▶ What needs to be done
Output exactly the lines below, starting with the line that has "еру. Держава встановлює" and going on through the line that has "direttori artistici", both included, and no other lines.
◆ ◆ ◆ ◆
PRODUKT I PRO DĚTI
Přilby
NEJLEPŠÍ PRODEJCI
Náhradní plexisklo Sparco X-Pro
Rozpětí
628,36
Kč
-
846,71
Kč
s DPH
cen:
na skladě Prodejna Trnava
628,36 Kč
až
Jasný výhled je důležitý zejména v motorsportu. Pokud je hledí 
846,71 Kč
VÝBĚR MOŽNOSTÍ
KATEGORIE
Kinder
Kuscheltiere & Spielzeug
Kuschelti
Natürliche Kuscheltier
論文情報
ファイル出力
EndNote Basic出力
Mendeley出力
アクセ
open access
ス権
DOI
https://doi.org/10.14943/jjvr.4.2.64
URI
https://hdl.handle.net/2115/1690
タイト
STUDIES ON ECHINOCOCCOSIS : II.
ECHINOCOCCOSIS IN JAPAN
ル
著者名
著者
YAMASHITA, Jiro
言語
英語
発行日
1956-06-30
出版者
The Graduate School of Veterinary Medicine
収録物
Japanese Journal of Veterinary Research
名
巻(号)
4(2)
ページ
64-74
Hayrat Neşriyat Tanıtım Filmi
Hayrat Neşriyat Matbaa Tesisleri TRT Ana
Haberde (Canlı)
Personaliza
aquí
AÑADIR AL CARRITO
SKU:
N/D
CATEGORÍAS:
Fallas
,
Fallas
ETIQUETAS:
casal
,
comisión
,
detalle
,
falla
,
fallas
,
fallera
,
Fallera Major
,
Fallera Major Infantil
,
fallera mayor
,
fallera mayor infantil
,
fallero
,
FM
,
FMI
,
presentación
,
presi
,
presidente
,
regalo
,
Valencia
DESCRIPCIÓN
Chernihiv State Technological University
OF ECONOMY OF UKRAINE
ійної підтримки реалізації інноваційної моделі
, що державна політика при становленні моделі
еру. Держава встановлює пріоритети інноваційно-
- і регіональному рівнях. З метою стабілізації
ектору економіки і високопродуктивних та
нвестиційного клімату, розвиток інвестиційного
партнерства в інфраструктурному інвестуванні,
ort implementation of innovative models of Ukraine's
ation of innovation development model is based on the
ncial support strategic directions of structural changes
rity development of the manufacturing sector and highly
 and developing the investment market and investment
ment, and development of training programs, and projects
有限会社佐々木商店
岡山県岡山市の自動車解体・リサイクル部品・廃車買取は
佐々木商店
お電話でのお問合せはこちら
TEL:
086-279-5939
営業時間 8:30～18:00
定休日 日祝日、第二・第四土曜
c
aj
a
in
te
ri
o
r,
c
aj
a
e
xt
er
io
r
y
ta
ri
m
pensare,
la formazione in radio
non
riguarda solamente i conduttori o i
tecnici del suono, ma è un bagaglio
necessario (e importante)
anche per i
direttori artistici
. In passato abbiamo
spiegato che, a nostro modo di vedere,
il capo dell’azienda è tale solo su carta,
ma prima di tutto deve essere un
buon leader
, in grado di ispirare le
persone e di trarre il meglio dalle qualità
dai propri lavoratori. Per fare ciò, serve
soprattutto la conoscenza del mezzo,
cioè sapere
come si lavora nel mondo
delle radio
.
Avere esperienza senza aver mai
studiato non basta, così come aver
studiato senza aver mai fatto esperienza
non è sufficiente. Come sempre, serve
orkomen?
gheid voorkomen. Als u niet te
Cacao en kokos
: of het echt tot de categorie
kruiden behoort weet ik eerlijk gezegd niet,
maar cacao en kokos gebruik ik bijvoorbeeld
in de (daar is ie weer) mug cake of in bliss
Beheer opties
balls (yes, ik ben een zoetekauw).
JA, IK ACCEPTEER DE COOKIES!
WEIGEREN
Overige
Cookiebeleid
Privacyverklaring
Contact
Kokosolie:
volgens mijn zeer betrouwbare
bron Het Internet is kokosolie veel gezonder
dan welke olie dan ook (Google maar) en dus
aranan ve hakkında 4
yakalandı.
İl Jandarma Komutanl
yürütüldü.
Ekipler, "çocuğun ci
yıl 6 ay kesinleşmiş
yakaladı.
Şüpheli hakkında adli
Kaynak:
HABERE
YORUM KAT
◆ ◆ ◆ ◆
▶ Answer space
еру. Держава встановлює пріоритети інноваційно-
- і регіональному рівнях. З метою стабілізації
ектору економіки і високопродуктивних та
нвестиційного клімату, розвиток інвестиційного
партнерства в інфраструктурному інвестуванні,
ort implementation of innovative models of Ukraine's
ation of innovation development model is based on the
ncial support strategic directions of structural changes
rity development of the manufacturing sector and highly
 and developing the investment market and investment
ment, and development of training programs, and projects
有限会社佐々木商店
岡山県岡山市の自動車解体・リサイクル部品・廃車買取は
佐々木商店
お電話でのお問合せはこちら
TEL:
086-279-5939
営業時間 8:30～18:00
定休日 日祝日、第二・第四土曜
c
aj
a
in
te
ri
o
r,
c
aj
a
e
xt
er
io
r
y
ta
ri
m
pensare,
la formazione in radio
non
riguarda solamente i conduttori o i
tecnici del suono, ma è un bagaglio
necessario (e importante)
anche per i
direttori artistici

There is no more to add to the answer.